Can they let go: You want to avoid the “solo flier,” Cast says, meaning someone who is really good at diving in and working on their own, but can’t relinquish any of that control. These employees, he says, end up, “overmanaging, micromanaging, giving out tasks instead of explaining the strategy. … They never teach their subordinates how to fish. They try to fish for them.” Cast says you want to screen for people who understand when to step back and let a team member do their thing versus when an employee needs a manager’s hands-on help.

Listening skills: Good managers are good listeners who ensure that their employees feel heard, Cast says. To screen for this in interviews, Cast suggests giving the candidate a hypothetical scenario where one of their employees has refused to get on board with a team project. How would they handle this? You want to hear something along the lines of, “Tell me more about why you can’t support this. I want to understand this better,” Cast says. You want to hear “clarifying questions that summarize what the employee is telling them and then the manager tries to solve it. What you don’t want to hear is that “they immediately get defensive and say, ‘well, you have to support us, it’s in the budget!’”

In the second half of the podcast, Cast gives advice for what to do with stellar employees who are not interested in becoming managers but who still want to advance in their careers. We’ll cover that in a future newsletter.

Even Cringeworthy Failures Make Us Stronger

“Failure sucks. There’s no other way to put it. It’s terrible, but it’s a necessary, normal part to success if you’re ambitious. It’s a sign that you are trying to achieve something great.” So says Nicola Bianchi, an assistant professor of strategy, in this fun video about how even Kellogg professors can fail pretty spectacularly.
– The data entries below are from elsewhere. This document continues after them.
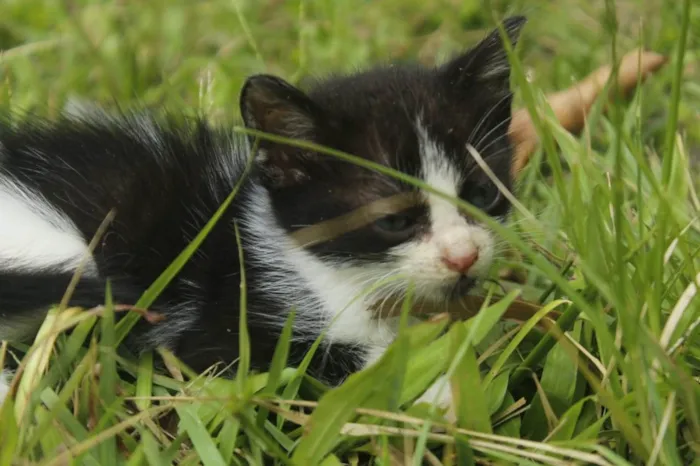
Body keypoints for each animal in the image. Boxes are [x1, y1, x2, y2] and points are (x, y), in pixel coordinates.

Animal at [0, 16, 524, 414]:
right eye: (394, 220)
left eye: (482, 194)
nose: (463, 256)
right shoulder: (216, 317)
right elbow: (278, 361)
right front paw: (437, 392)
It was produced by the student organization The Good Life, whose mission is to help students ask “what does my best life look like” and take steps to live it.
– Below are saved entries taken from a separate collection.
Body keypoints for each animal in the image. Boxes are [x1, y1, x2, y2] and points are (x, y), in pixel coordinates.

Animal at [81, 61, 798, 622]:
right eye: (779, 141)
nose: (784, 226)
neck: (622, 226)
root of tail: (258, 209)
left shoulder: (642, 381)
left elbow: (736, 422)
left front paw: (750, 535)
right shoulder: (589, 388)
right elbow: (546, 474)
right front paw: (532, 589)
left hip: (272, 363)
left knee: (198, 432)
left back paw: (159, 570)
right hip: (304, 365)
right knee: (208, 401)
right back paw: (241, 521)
Here’s a story from finance professor Mitchell Petersen, who was struggling to publish papers early in his career. “I went to see a senior faculty member who I considered to be a mentor and I asked for advice. He was direct. He told me my work was subpar. It’s not that I didn’t deserve tenure at his university. I didn’t deserve tenure anywhere.” Ouch! Petersen handled this by, first, listening to his wife’s advice to breathe and not make any rash decisions, and second by building his network of senior faculty members at other universities, who eventually helped him get his job at Kellogg.

I’ll let you hear clinical associate professor Suzanne Muchin’s extremely cringeworthy story of failure directly from her in the video.

If you want to share your own story of failing miserably—and how you handled it—please write us at insight@kellogg.northwestern.edu, and let us know if it’s OK to publish your tale in a future newsletter. You can stay anonymous if you’d like.

“Brands can’t be seen as either too pro-democracy or too pro-China, or run the great risk of offending someone. Even if they focus on a single athlete and then that athlete chooses to make some kind of a statement, that’s a risk too.”


—Clinical professor Tim Calkins in MediaPost about the dilemma that brands face ahead of the Beijing Olympics.